[Images with localized body landmarks]
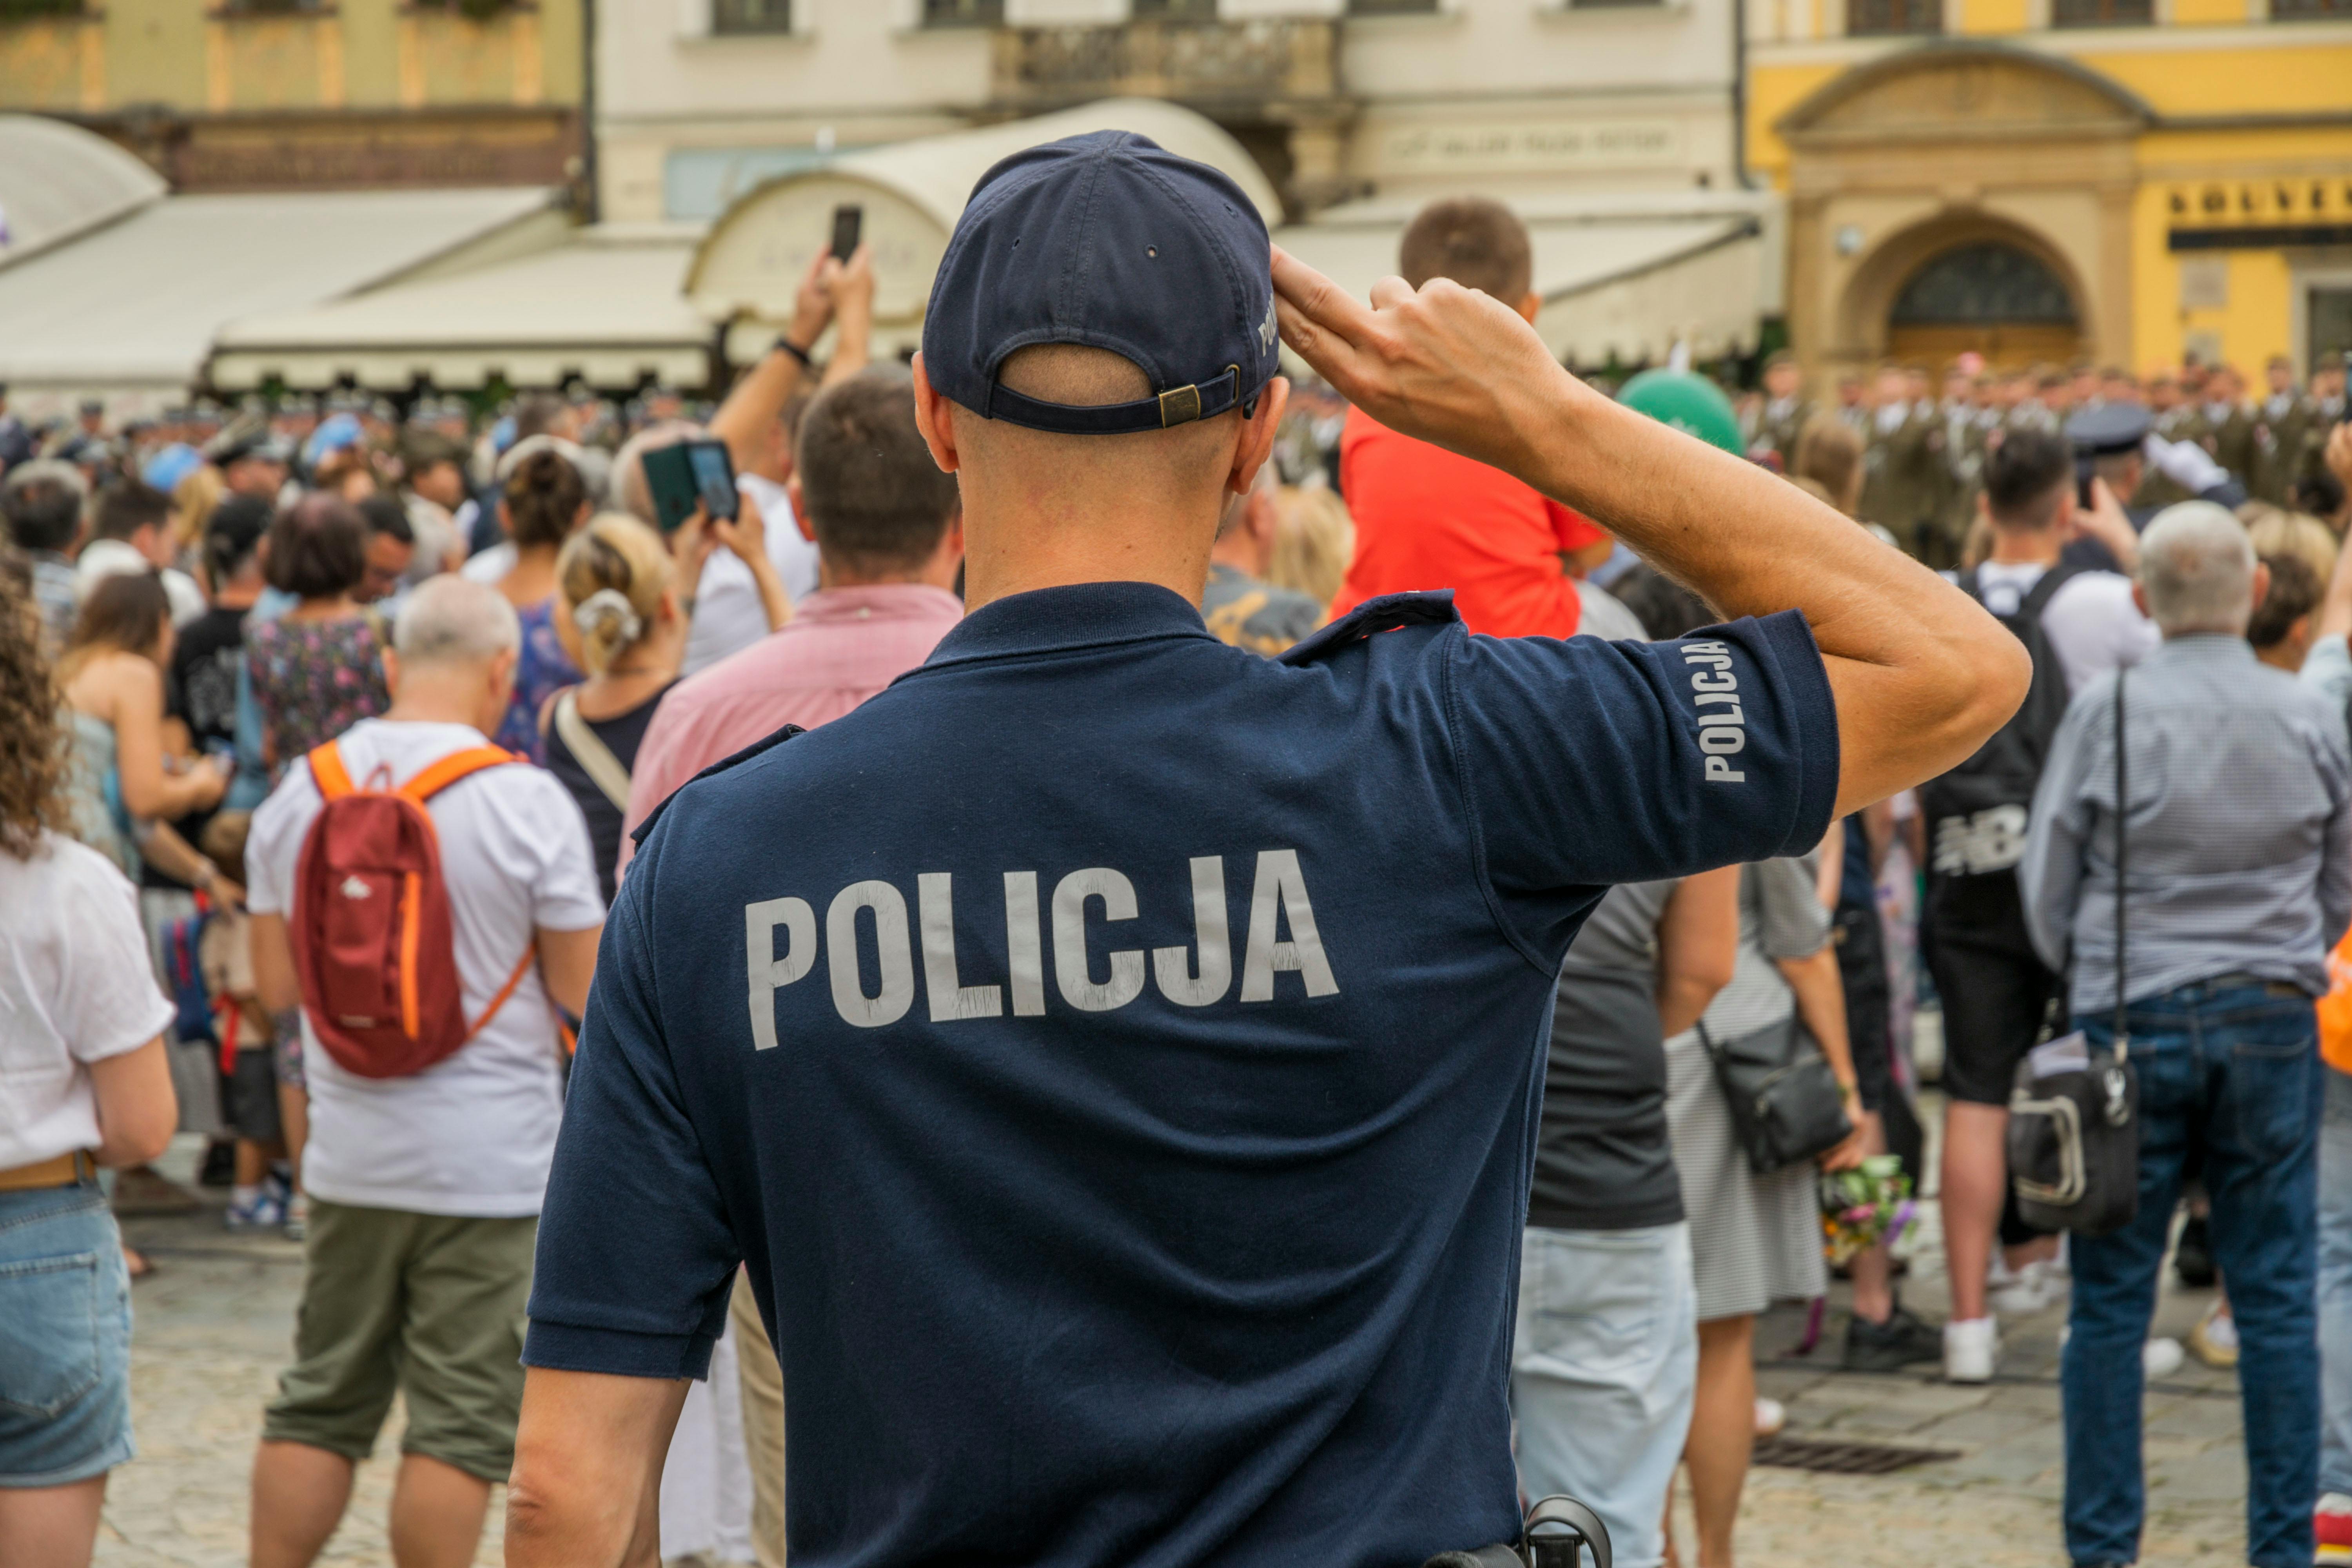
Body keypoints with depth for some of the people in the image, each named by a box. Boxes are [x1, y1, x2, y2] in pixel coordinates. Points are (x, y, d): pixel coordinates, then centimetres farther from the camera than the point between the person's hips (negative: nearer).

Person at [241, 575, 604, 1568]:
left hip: (351, 1157, 4)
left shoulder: (299, 795, 2)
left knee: (319, 1407, 14)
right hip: (488, 1162, -4)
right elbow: (585, 992, -10)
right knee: (459, 1423, 2)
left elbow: (276, 984, 6)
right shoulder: (528, 803, -11)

THE TASK ::
Only a number is wanted here: the count of lines above that contain the word "left".

SOLVED EXERCISE ::
4